The true horror of the sprint towards my own death has not yet set in. I still feel I am jogging through the spring of my own life and refer to those older than me as that – older. Maybe wiser and certainly more cynical (cynicism for cynicism’s sake, it seems), but older. Perhaps I live an insulated life, balancing school with my desire to do nothing. It creeps along.
But I do have friends and even when I don’t see my friends for long periods of time, when we do meet, it’s as though nothing has changed. We’re older, collectively, and we no longer complain about the same things, but we have each other and we have our stories to find comfort in them. Since we’ve left each other’s daily company, we’ve had time to breathe, and while we don’t share the same experiences, we experience together. The dynamic seems to be cyclical in that we continue to learn from one another’s separate experiences. Though separated by 200 miles, we have phones, email, social media and any other way to replicate the experience of being together. It doesn’t take an event to get us together. The Big Chill replicates 70% of my experience.
The percentage is representative and arbitrary, but it represents the proxy of time. The additional 30% that’s not representative of my experience is squarely rooted in era. In 1983, the archetypes proxied in Lawrence Kasdan’s The Big Chill, had no ability to see into the very eye of their future’s storm, and were no better off for it. The ensemble cast of present and future star-power provided that connective spark; it seemed like had this movie been remade any time in the last 30 years (it has) it would suffer from the predilection of storytelling faux pas. As the tech increased, so stripped were the characters’ collective to believably not know details. In a time when news was limited to dailies and infrequent news reports, it is no doubt believable that these college friends – 10 years or more – out from school have shared experience without synapse. They cross wires not because they no longer understand one another but because they don’t have the lifeline that we do, today in 2015. And it is because of this, not in spite of it, that this movie works, that it feels authentic even though the character dynamic falls short of buffoonery.

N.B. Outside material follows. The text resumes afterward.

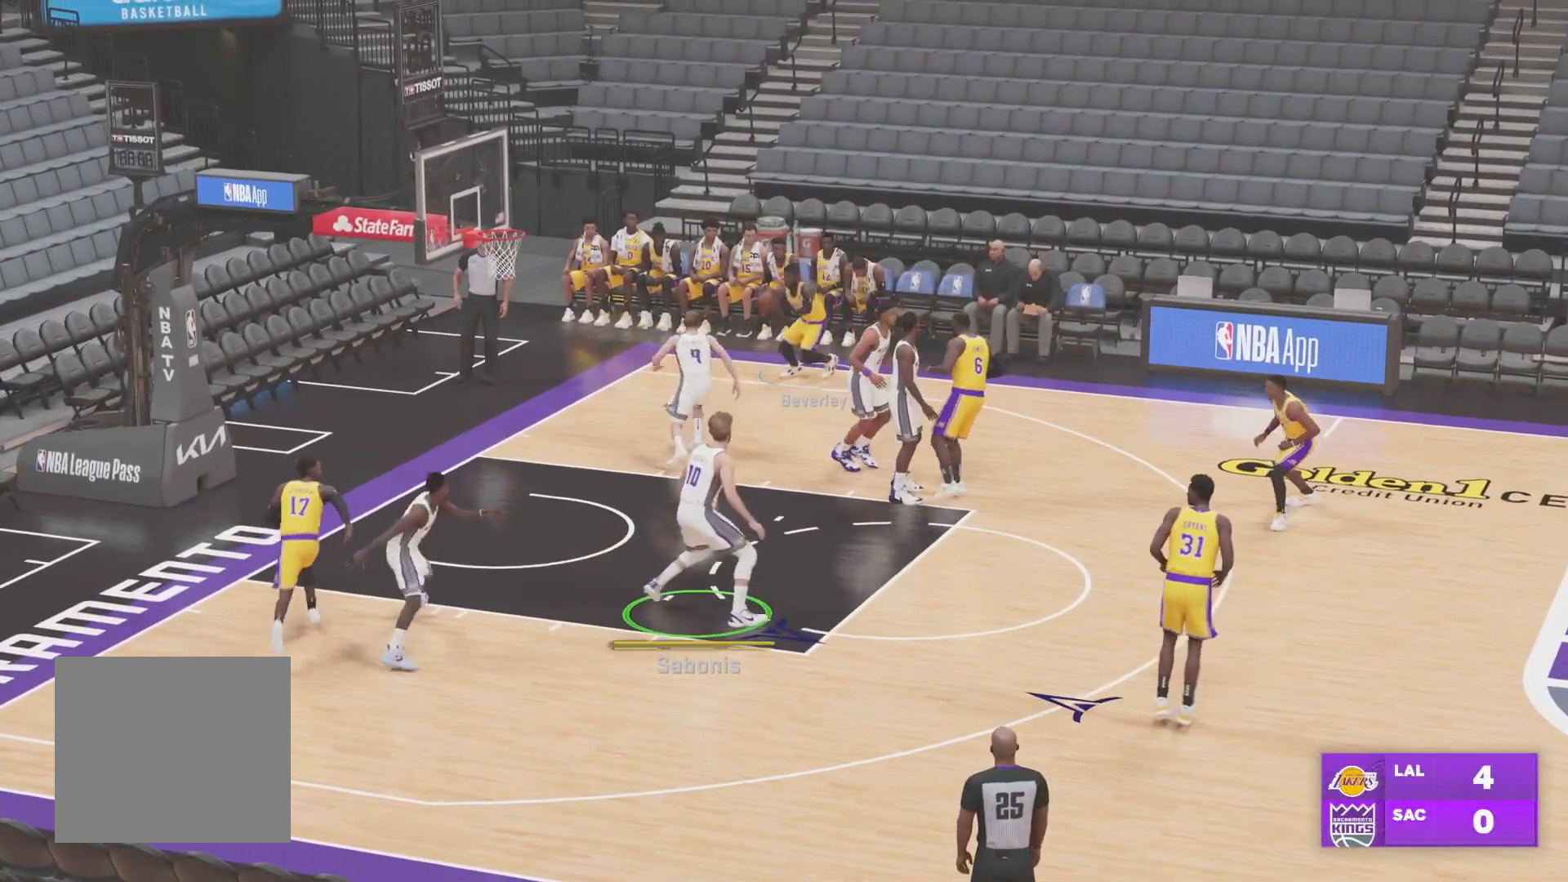
{"buttons": ["L1"], "left_stick": "center", "right_stick": "center", "events": [[67, "left_stick", "up-right"], [351, "left_stick", "up"], [451, "left_stick", "center"]]}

Pick an archetype and The Big Chill provides a reasonable approximation for it, either in Jeff Goldblum’s oversexed and lonely mensch, a young Glenn Close & Kevin Kline as the moral and stable married couple, William Hurt as the angry Vietnam War vet with…issues, and a handful of other characters with their all-too-obvious character dialects and demons. Usually character ‘types’ are fine in the face of a plot filled with twists and The Big Chill is an example by way of undercooked characters and overcooked plot, but it works because the characters haven’t yet started sprinting and I can relate. The only difference is that I can reach out whenever I want.
Nineteen eighty-three was Terms of Endearment‘s year, winning Best Picture and a handful of other awards for acting and directing. The Big Chill joins Tender Mercies, The Dresser, and The Right Stuff as a film that has enough staying power and a log in the anthology of Best Picture, and one whose ideas will be unbelievably ripped for the foreseeable future, or as long as we’re different people, whichever.